[Consegna dell'esercizio 1] Aggiorna il passo dell'articolo sui debiti di bar e ristoranti che si apre con le parole "Avanza, infatti, il" e si chiude con "usurai senza scrupoli.", mettendo "strozzini" al posto di "usurai".

---------- Articolo

La perdita di fatturati di bar e ristoranti è un’emergenza non solo economico-finanziaria. Esistono anche gravi ripercussioni di carattere sociale.
Avanza, infatti, il timore che, per tentare di restare a galla e non dover licenziare il personale, gli imprenditori del settore inizino a contrarre debiti sempre maggiori, senza riuscire mai a rientrare del denaro, per via di queste stringenti limitazioni, rischiando di finire nelle mani di usurai senza scrupoli.
L’allarme è stato lanciato da Gianmario Bertollo, fondatore di Legge3.it, che da anni aiuta cittadini e imprese a uscire da situazioni di sovraindebitamento: «Moltissimi gestori nei mesi scorsi hanno speso dei soldi per mettersi in regola con le disposizioni anticovid, distanziando i tavoli, acquistando macchine per la sanificazione, dispositivi per la protezione individuale, parafiato in plexiglass e altro. Hanno detto di no alle tavolate numerose, discusso con i clienti che non rispettavano le regole, visto ridurre i loro incassi e crescere le spese. E ora chiediamo loro di chiudere tutto».

--------------------
---------- Dati grezzi

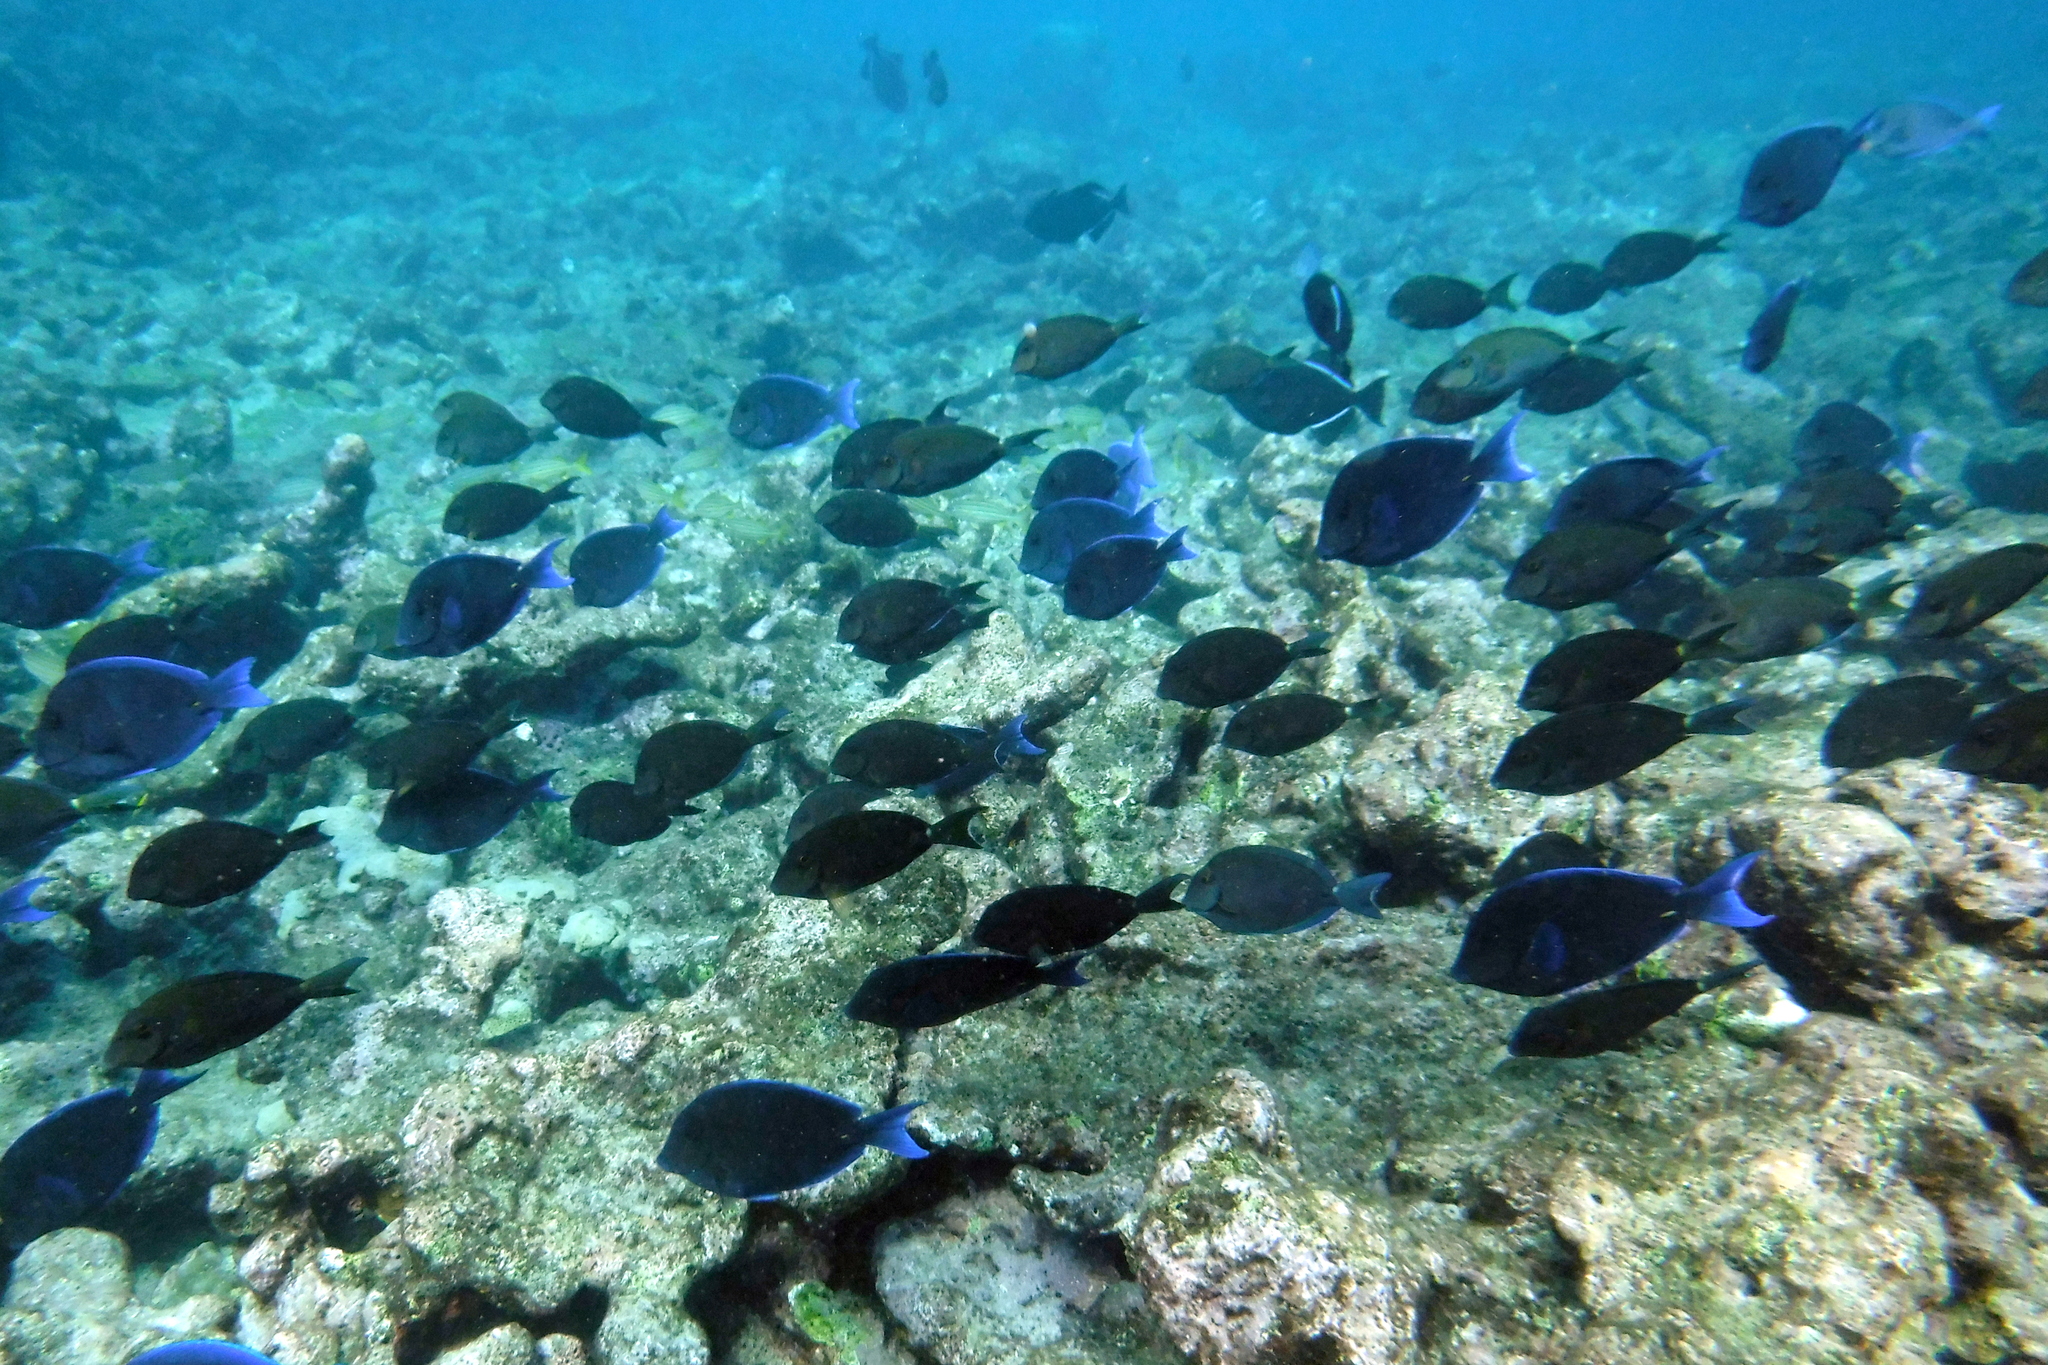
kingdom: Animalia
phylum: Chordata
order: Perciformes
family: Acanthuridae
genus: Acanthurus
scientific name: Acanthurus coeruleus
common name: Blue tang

--------------------
---------- Dati grezzi

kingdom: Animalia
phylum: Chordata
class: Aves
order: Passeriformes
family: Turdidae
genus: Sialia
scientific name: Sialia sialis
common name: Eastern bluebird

--------------------

[Consegna dell'esercizio 2] Trascrivi senza alcuna modifica il tratto delle righe di dati che va dalla linea contenente "class: Aves" alla linea contenente "common name: Eastern bluebird", entrambe comprese.

[Soluzione scritta 1]
Avanza, infatti, il timore che, per tentare di restare a galla e non dover licenziare il personale, gli imprenditori del settore inizino a contrarre debiti sempre maggiori, senza riuscire mai a rientrare del denaro, per via di queste stringenti limitazioni, rischiando di finire nelle mani di strozzini senza scrupoli.

[Soluzione scritta 2]
class: Aves
order: Passeriformes
family: Turdidae
genus: Sialia
scientific name: Sialia sialis
common name: Eastern bluebird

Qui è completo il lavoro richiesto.